Make sure to read the disclosure ahead of the closing. Plan on having a final walk-through to make sure any promised repairs have happened.
A closing is held with you, your agent, the seller's agent, the seller or seller's representative, your loan officer, and your (and the seller's) real estate attorney.
Be prepared to sign many documents, so bring pens and your checkbook to pay any final fees upfront. You'll receive the keys to your new home when everything is signed.
15. Moving in and Beyond
Congratulations! You own a home. Before you move in, remember to set up the utilities in your name and plan any renovations (large or small) you want to do before moving day. Contact and hire movers and create a timetable for moving into your new home if needed. And revisit your budget.
Count on paying for regular home maintenance, home insurance, HOA fees if they apply, and property taxes. You may have been able to wrap some costs, like property taxes, into your mortgage, but others will be paid in addition to it, so budgeting for these monthly or annual fees is important.
How Long Does It Take To Buy a House From Start to Finish?
There is no set timeline for purchasing a home. If the process goes smoothly, it may take four weeks to six months, or an all-cash offer could take as little as two weeks. Timelines depend on many personal factors. Your real estate agent can share a more accurate timetable for your local housing market, so don't be afraid to ask them.
What Credit Score Do I Need To Buy a House?
Ideally, you want the highest score possible to get an interest rate.
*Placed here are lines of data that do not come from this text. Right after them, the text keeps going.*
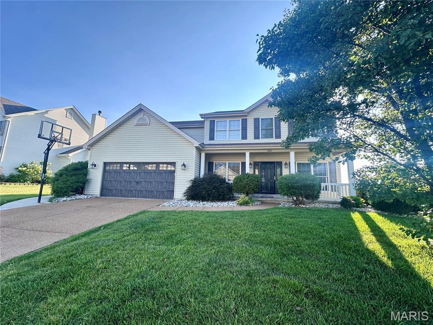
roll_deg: -2.1
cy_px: 162
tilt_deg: +9.0
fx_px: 175
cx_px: 216
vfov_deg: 85.7
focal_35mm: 14
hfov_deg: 102.1
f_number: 2.2
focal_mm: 2.22
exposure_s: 1/396
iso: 40
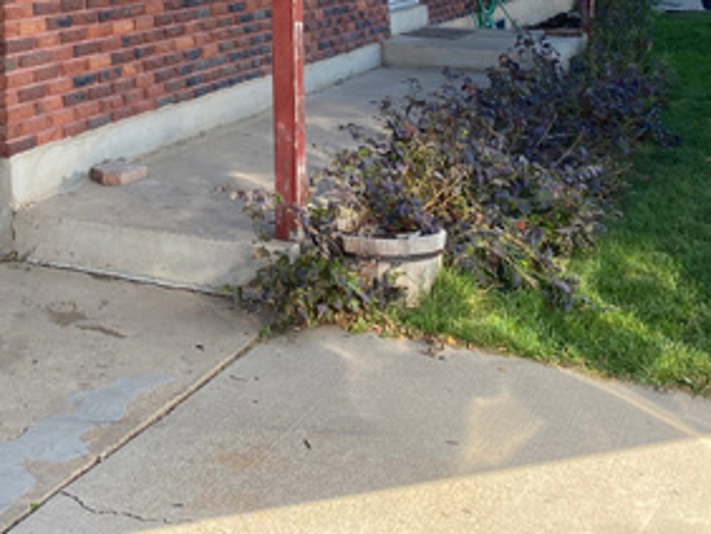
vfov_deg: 23.4
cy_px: -48
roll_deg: +1.5
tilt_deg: -2.0
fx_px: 1213
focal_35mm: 59
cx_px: 98
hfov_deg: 31.4
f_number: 1.8
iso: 32
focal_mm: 4.25
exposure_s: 1/387
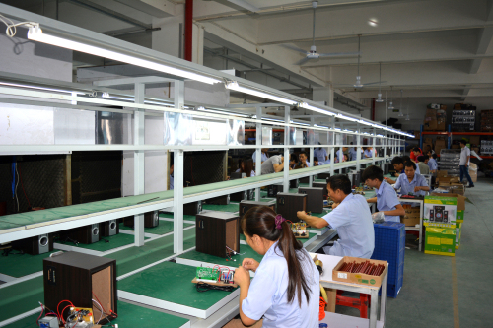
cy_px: 164
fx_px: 411
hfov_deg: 61.9
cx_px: 246
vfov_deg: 43.6
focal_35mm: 30
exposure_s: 1/160
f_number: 3.5
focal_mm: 20
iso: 200
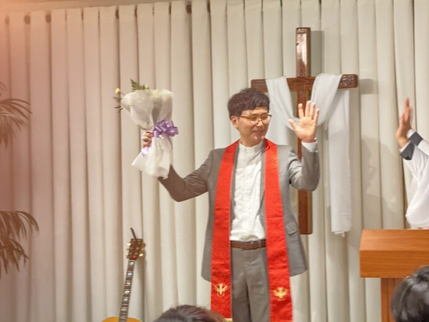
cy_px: 161
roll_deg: +0.7
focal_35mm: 121
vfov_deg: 12.3
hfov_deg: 16.3
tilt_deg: +1.1
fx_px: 1500
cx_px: 216
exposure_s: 1/30
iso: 1000
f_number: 2.8
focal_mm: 15.66
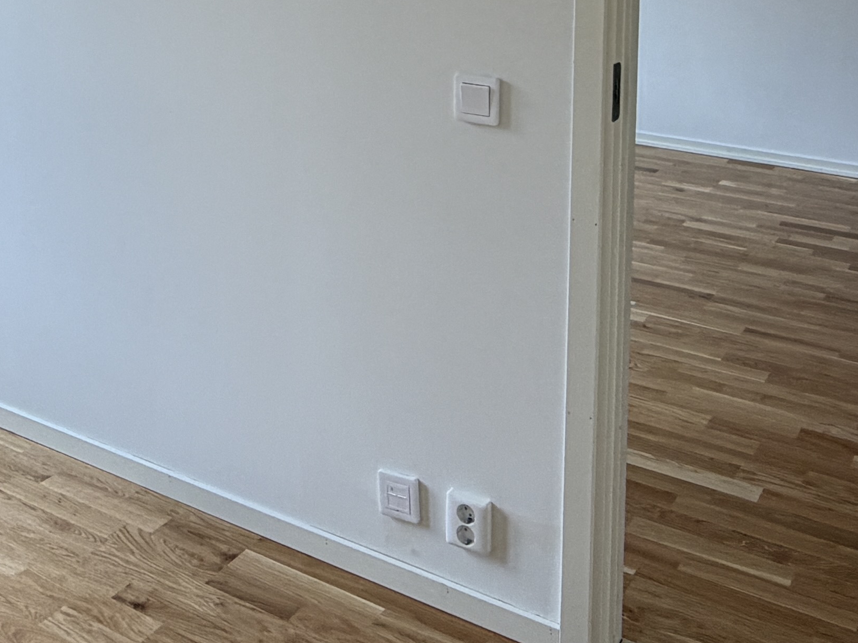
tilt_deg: -4.3
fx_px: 1215
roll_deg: -0.3
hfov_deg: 38.8
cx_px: 354
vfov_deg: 26.9
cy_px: -88
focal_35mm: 49
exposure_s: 1/121
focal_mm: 2.22
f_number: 2.2
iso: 64
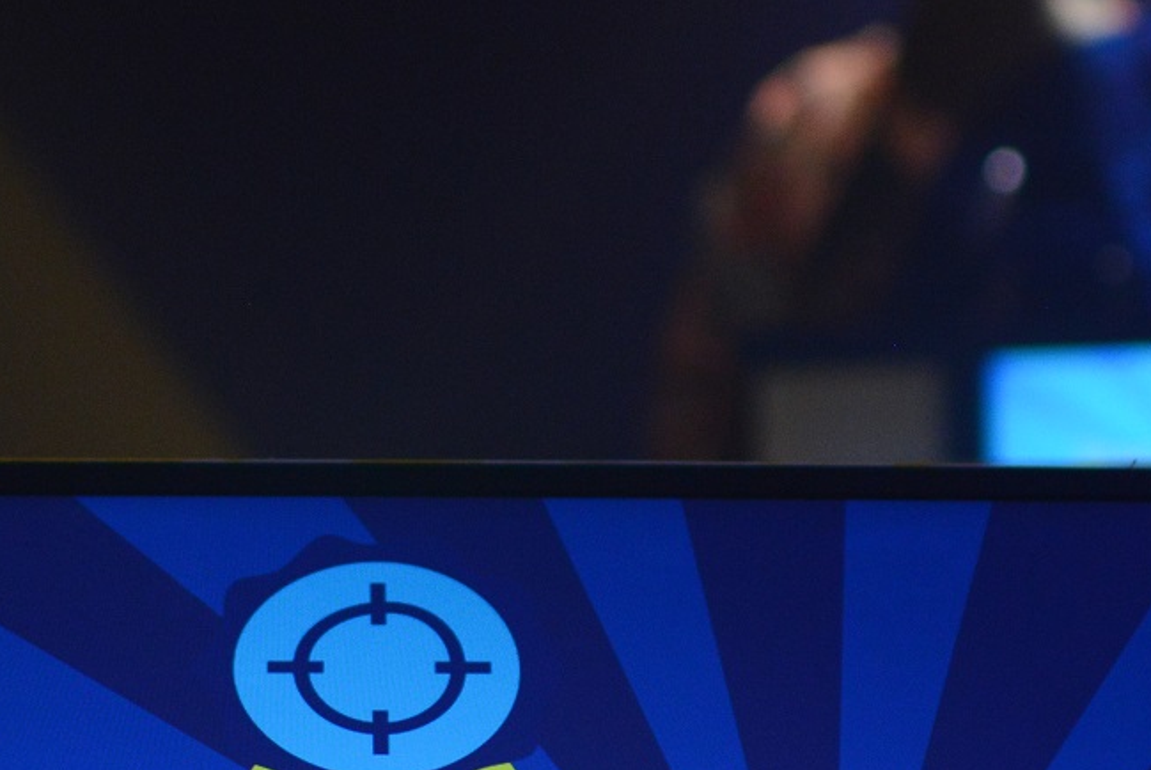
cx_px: 325
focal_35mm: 119
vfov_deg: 11.5
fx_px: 3808
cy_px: 452
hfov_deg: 17.1
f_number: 1.4
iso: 1600
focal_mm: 35
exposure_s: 1/1000
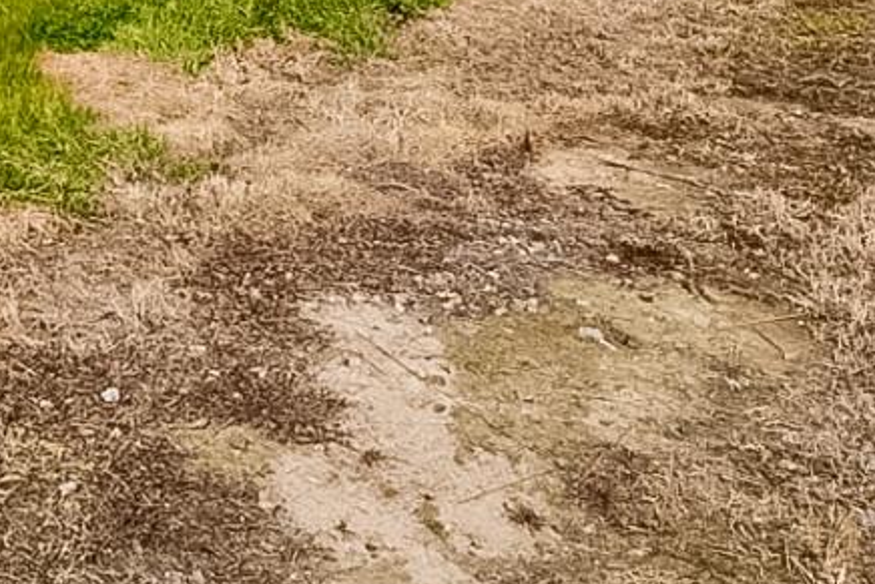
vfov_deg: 21.1
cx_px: -305
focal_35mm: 55
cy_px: -273
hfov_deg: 28.6
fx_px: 1337
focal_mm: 16
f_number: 9
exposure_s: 1/500
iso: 160
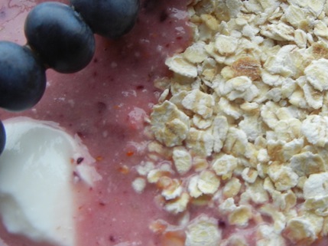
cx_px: 220
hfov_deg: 34.0
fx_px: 530
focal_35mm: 56
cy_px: 107
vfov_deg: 26.0
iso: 164
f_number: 3.5
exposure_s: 1/30.3
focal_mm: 5.4
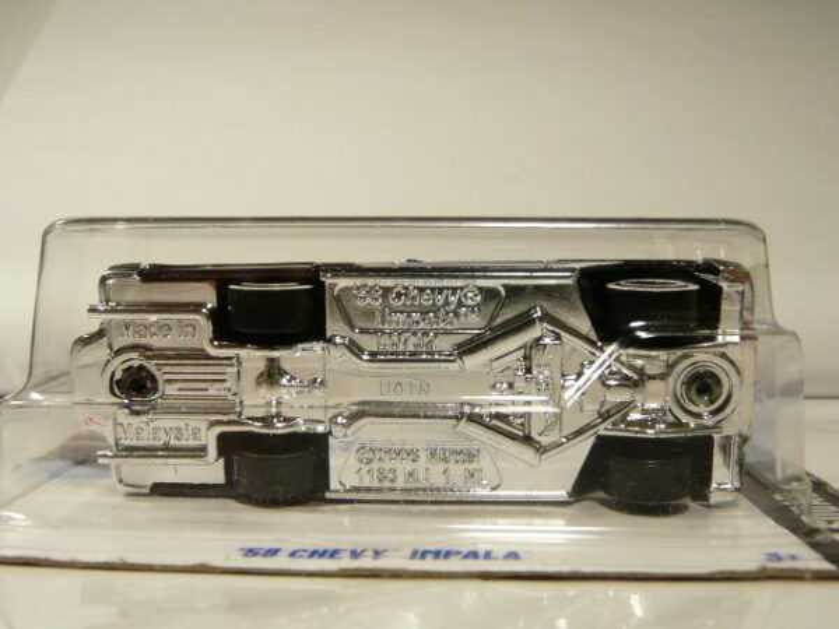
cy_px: 314
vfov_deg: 36.8
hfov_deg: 47.9
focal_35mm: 39
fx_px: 945
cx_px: 420
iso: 100
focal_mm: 4.6
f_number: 2.8
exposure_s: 1/125
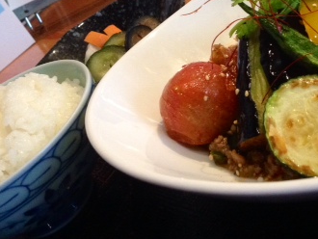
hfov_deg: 30.2
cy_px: 88
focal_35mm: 64
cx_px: 184
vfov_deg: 22.9
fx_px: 588
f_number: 2.4
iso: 320
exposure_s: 1/20
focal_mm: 4.12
Conventional mortgage lenders want to see at least 620, and many require higher. FHA loans typically have more lenient standards, which may mean you'll qualify with a score of 580 or higher.
What's the Difference Between a Realtor and a Real Estate Agent?
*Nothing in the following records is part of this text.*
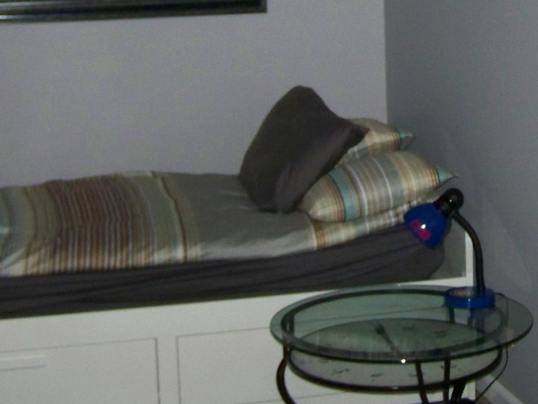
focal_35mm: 85
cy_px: -6
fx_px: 1321
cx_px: 406
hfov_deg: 22.8
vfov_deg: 17.0
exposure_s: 1/30
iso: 200
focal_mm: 6.3
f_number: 2.8
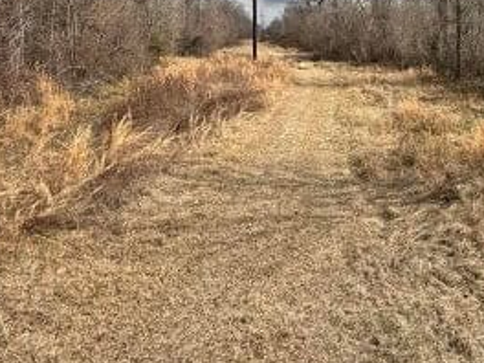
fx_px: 475
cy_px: 31
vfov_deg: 38.7
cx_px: 387
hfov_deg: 50.7
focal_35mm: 34
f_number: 2.2
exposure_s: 1/1745
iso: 50
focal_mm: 2.2
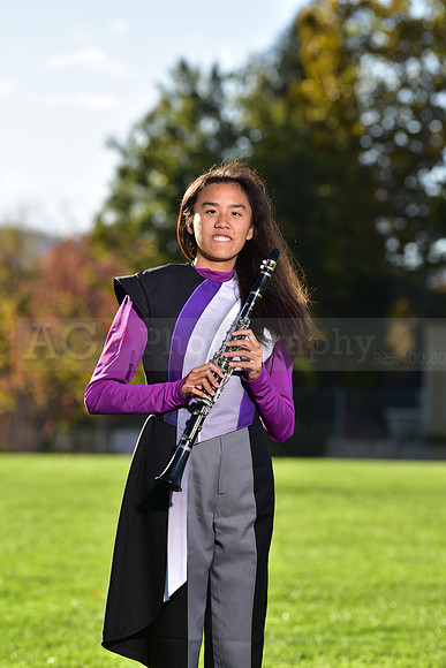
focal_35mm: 180
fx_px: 3343
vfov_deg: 11.4
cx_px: 223
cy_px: 334
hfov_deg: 7.6
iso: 80
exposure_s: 1/250
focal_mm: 180
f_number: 5.6
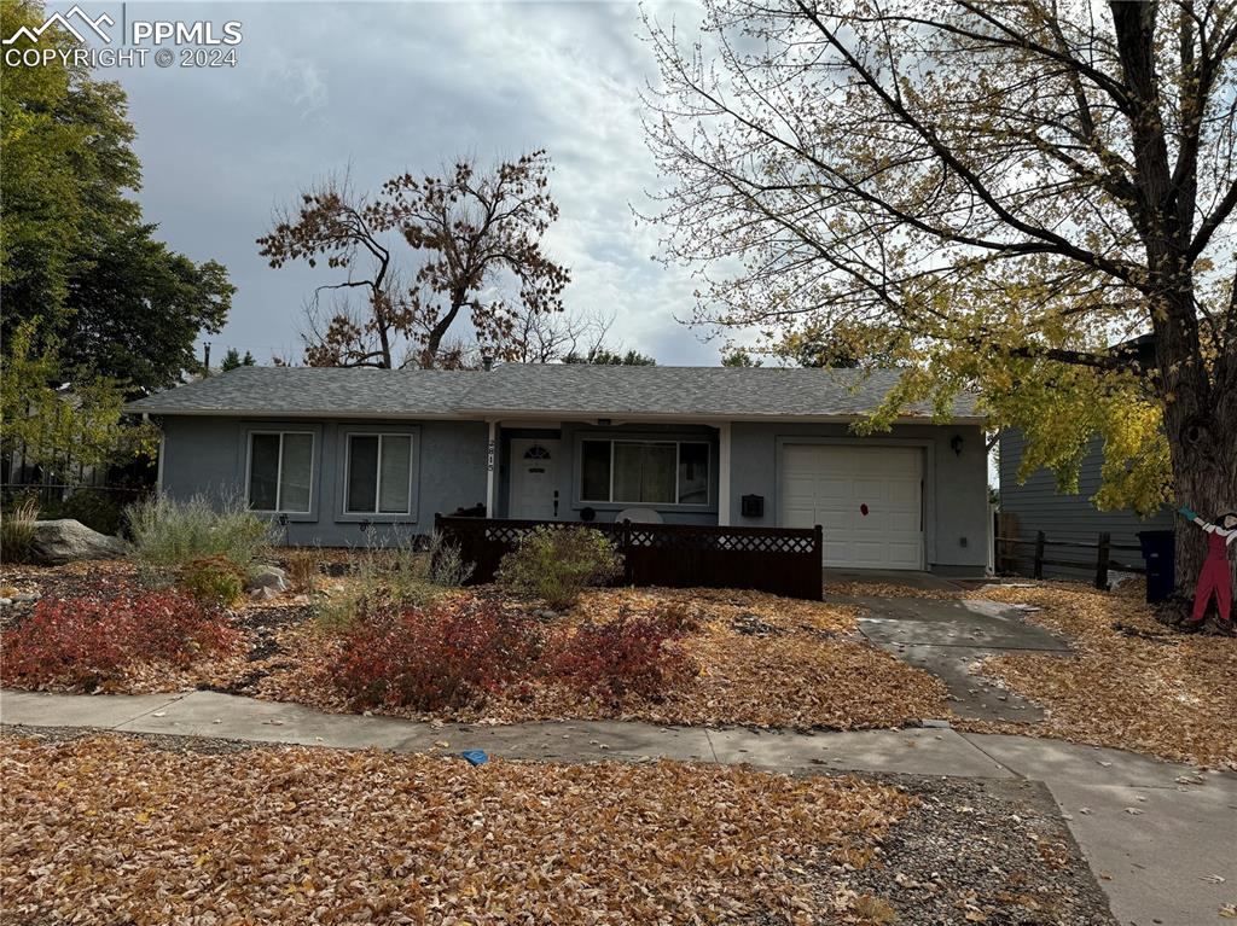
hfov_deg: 71.6
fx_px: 857
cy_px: 463
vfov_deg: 56.8
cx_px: 618
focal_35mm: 24
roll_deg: -1.6
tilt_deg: +5.0
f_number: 1.78
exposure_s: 1/7092
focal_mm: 6.76
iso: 80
A real estate agent must have a professional license to sell, buy, or rent real estate. A realtor is a real estate agent who, besides being licensed, is a member of the National Association of Realtors.
How Much Money Should I Have Before Buying a House?
The more money you have saved for buying a house the better position you will be when you make an offer, plus money for closing costs and fees. The amount you need will depend on the price of the house and the type of mortgage you plan on using to buy your home.
The Bottom Line
Having a sense of the homebuying process before you start your search for your first house can help you stay calm during a potentially emotional process. It can also provide you with a sense of the details you'll need to track to make your home buying journey a success. Stay informed about local market conditions, focus on your house hunt, and keep an upbeat attitude. Buying a home can be an exciting, educational, and rewarding experience.